Forbes cite des groupes tels que la société de transport international Kühne + Nagel, le fabricant de systèmes de freins Knorr-Bremse AG, le conglomérat de médias allemand Bertelsmann, la famille Quandt, principale actionnaire de BMW et Bosch. Par ailleurs, la société française L’Oréal aurait également prospéré sous le régime nazi. André Bettencourt, dirigeant de L’Oréal dès 1950, antisémite notoire, a dirigé, entre 1940 et 1942, l’hebdomadaire collaborationniste La Terre Française.
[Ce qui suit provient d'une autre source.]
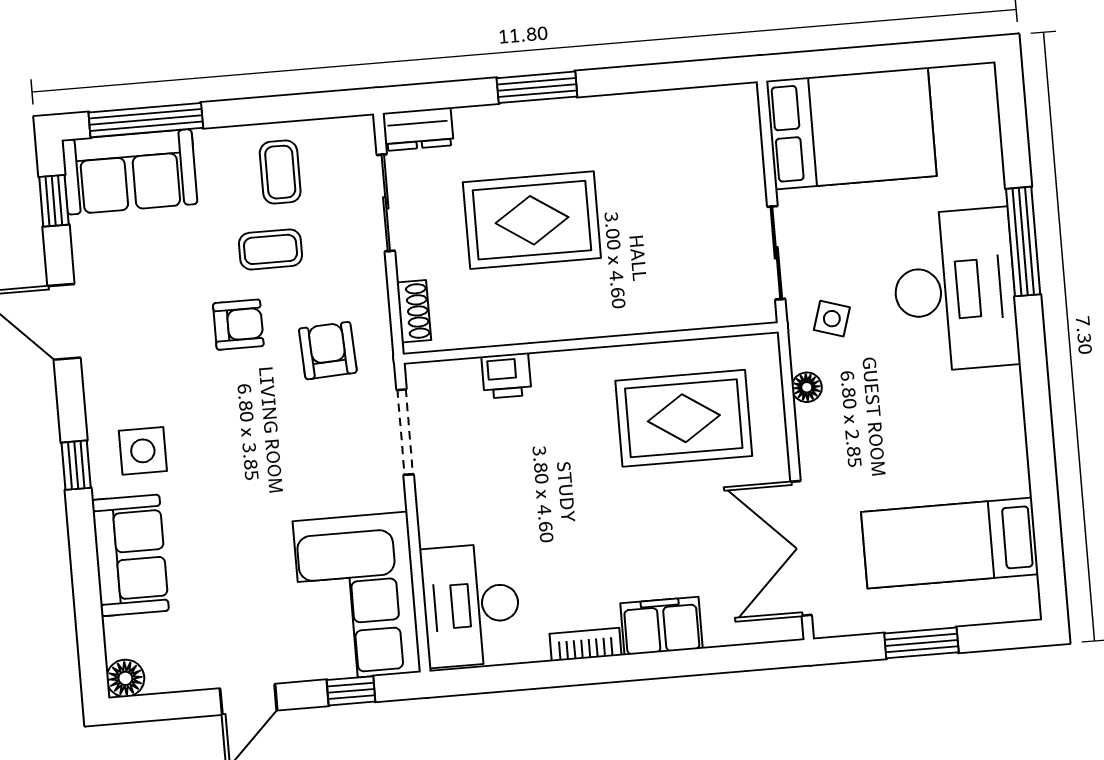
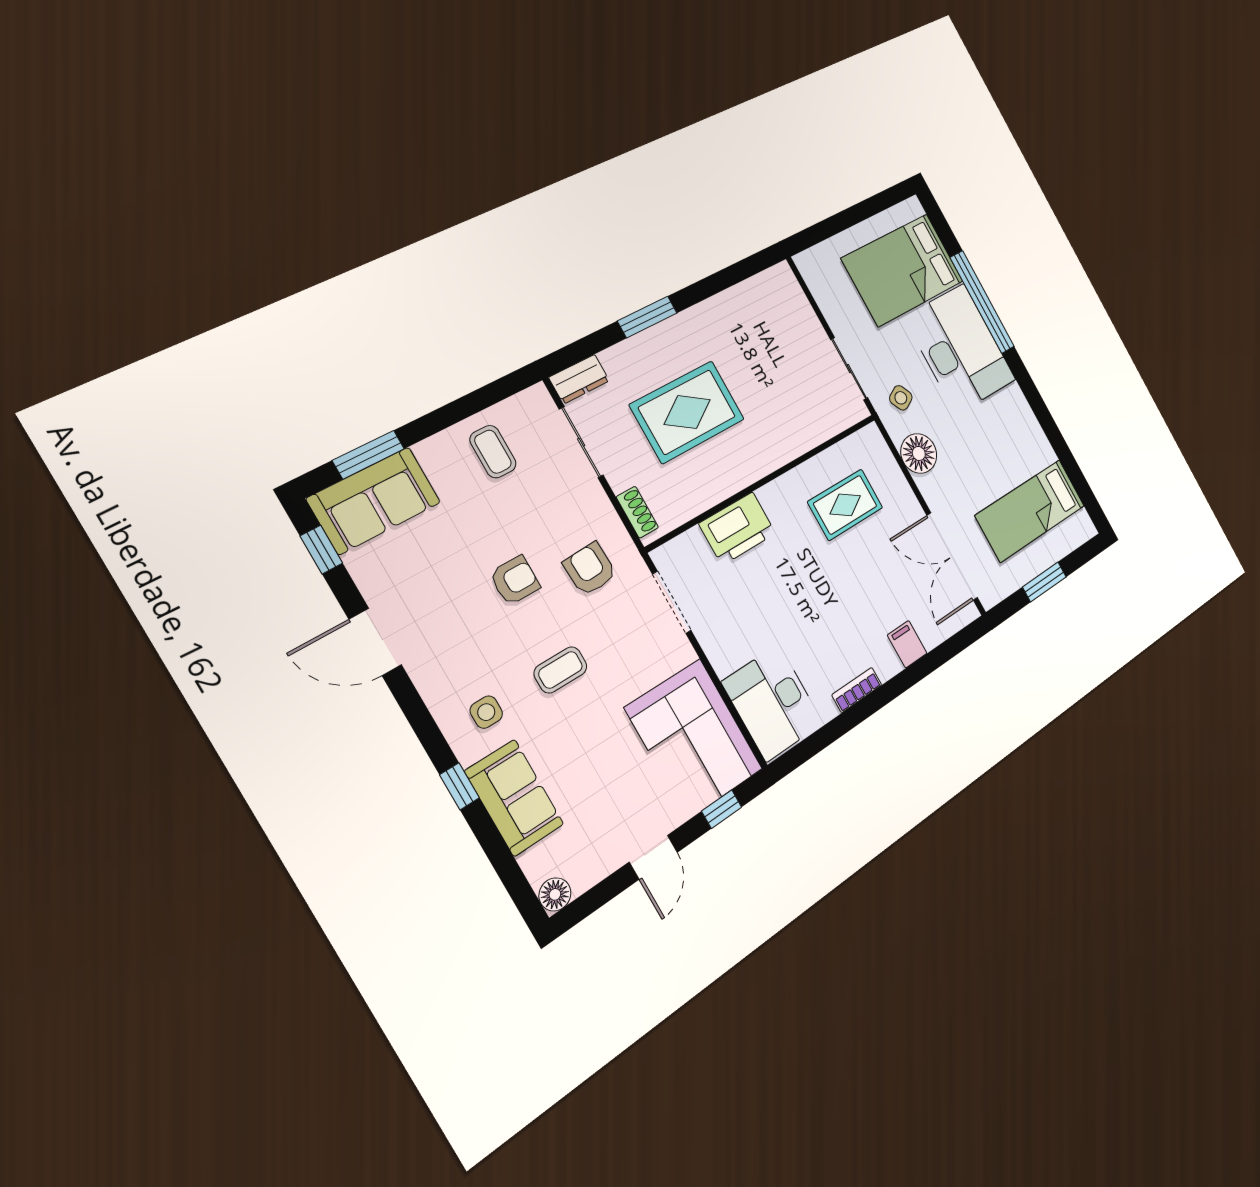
window: (146, 120) -> (368, 455), width x0.69
bed: (851, 128) -> (903, 270), moved, turned 180
window: (1023, 242) -> (982, 302), width x1.46
coffee table: (270, 249) -> (560, 670), moved
side table: (832, 319) -> (901, 398), turned 45
printer: (506, 376) -> (737, 528), width x1.87, depth x1.48
floor lamp: (807, 387) -> (919, 453), width x1.89, depth x1.89
rug: (684, 418) -> (845, 505), width x0.73, depth x0.70
side table: (143, 451) -> (486, 712), width x0.73, depth x0.73
window: (76, 465) -> (459, 786), moved
filing cabinet: (662, 626) -> (907, 644), width x0.50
Ingvar Kamprad, le fondateur d’Ikea décédé en 2018, et plusieurs membres de sa famille avaient également des liens avec les nazis.

« Ce genre d’histoires ne devrait pas surprendre », explique l’historien allemand Roman Köster « En 1944, un tiers du total de la main-d’œuvre allemande était soumis au travail forcé. Cela signifie que presque toutes les sociétés de production de l’époque étaient impliquées d’une manière ou d’une autre dans l’économie de guerre. A partir de 1942, il s’est avéré très difficile pour les entreprises allemandes de maintenir une production qui n’était pas liée à la guerre. »

Excuses

Un nombre important d’entreprises impliquées ont ouvertement reconnu leurs liens avec le régime nazi. La plupart d’entre-elles se sont excusées pour cette collaboration. Cependant, selon Karthik Ramana, professeur d’administration des affaires à l’Université d’Oxford, ces excuses ont rarement débouché sur une compensation financière.

« Les entreprises concernées n’ont pas uniquement profité du travail forcé. Un cerce exlucif d’entrepreneurs qui faisaient partie du groupe d’amis des dirigeants SS avaient l’habitude de passer des contrats avec les nazis », explique Christopher Kopper, professeur d’économie et d’histoire du commerce. Tout comme la majorité des citoyens allemands, de nombreux entrepreneurs ont décidé d’opter pour une attitude opportuniste.

Cependant, certains chefs d’entreprises européens fortunés ont évité de travailler avec les nazis. Le Français Marcel Dassault a construit des avions de combat et des bombardiers pour l’armée française. Après que l’Allemagne eut pris le contrôle de la France, Dassault refusa de coopérer avec le nouveau régime. Marcel Dassault, de son vrai nom Marcel Bloch, est originaire d’une famille juive grecque. Arrêté par le gouvernement de Vichy, il a finalement été envoyé dans le camp de concentration de Buchenwald où il est resté jusqu’à la libération en 1945.

Mais même certains hommes d’affaires, anti-nazis, ont choisi de travailler pour les nazis plutôt que de perdre leur commerce ou de se mettre en danger. Bosch et certains membres du personnel de direction de l’entreprise étaient contre Hitler. Ils soutenaient des groupes de résistance et aidaient des associés juifs à s’échapper à l’étranger. « Néanmoins, la société était profondément impliquée dans l’économie de guerre. Bosch employait des milliers de travailleurs forcés qui étaient souvent mal traités. Il est très difficile de trouver une société de l’époque qui soit innocente », conclut Roman Köster.